Stay Awake (stories)
By Dan Chaon
(Ballantine Books, Hardcover, 9780345530370, February 2012, 272pp.)

The Short of It:

Reading this collection of short fiction is like walking into a dream only to experience extreme consciousness. It’s unyielding in the most satisfying way.

The Rest of It:

I used to reserve the reading of short fiction for very specific times. For instance, short story collections are perfect for the nightstand as they are easy to pick up and put down right before bed. They are also great for work when you don’t have quite enough time to delve into that novel you’ve been reading.

However, my feelings about short fiction have changed over the year and I attribute that to collections like this one. This is not a collection that you pick up and immediately put down. It’s a collection that once started, you can’t help but continue with. I found myself making time for it and that’s not my usual routine when it comes to short fiction. For one, the writing is impressive. Tight prose and beautifully constructed sentences certainly help, but the stories are amazing.

So what’s it about? The stories in this collection include characters who are searching for that elusive something and they happen to be doing it from a questionable state of consciousness. Are they awake? Dreaming? Hovering somewhere between this life and the next?

In one story, a man feels extreme guilt over the separation of a Siamese twin, in another, a  man tries to understand his son’s night terrors and how they relate, if at all, to the child he abandoned years before. All of the characters are unsettled and anxious and there is a suspenseful thread that weaves itself between these stories. That same, tenacious thread wraps itself around you and demands your attention from beginning to end.

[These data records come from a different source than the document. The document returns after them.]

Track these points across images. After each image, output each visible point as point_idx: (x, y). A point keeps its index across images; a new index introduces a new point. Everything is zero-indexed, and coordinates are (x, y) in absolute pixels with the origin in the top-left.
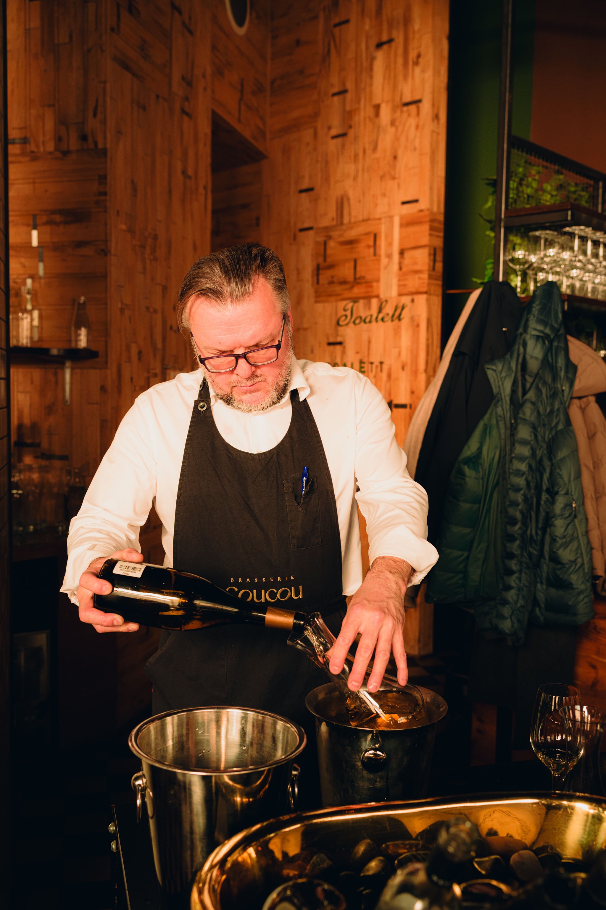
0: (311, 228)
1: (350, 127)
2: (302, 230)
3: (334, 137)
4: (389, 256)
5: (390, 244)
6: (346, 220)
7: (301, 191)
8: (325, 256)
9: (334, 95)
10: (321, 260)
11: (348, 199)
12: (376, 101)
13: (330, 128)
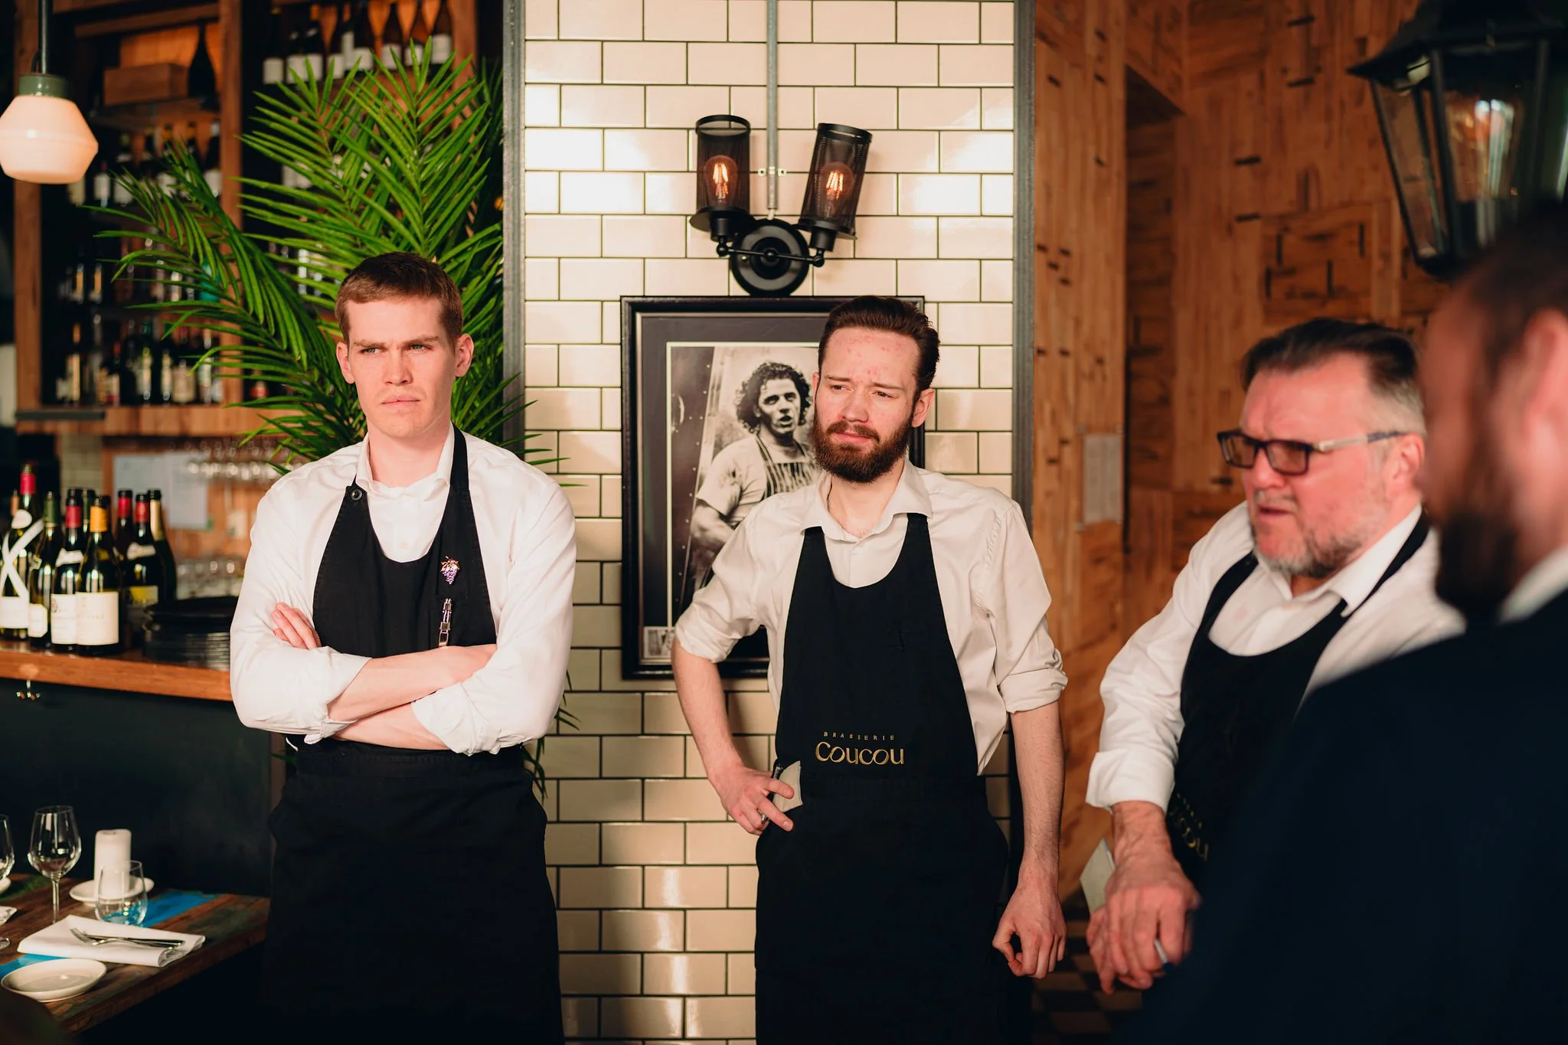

This is a riveting collection of fiction, steeped in isolation and loneliness. It’s not a collection of “happy little stories” but it’s a collection that begs to be read and contemplated. Although not technically a collection of short fiction, I felt the same way about Chaon’s novel Await Your Reply which I  enjoyed very much. You really can’t go wrong with either book. Both are examples of solid, atmospheric writing, which is what I typically enjoy.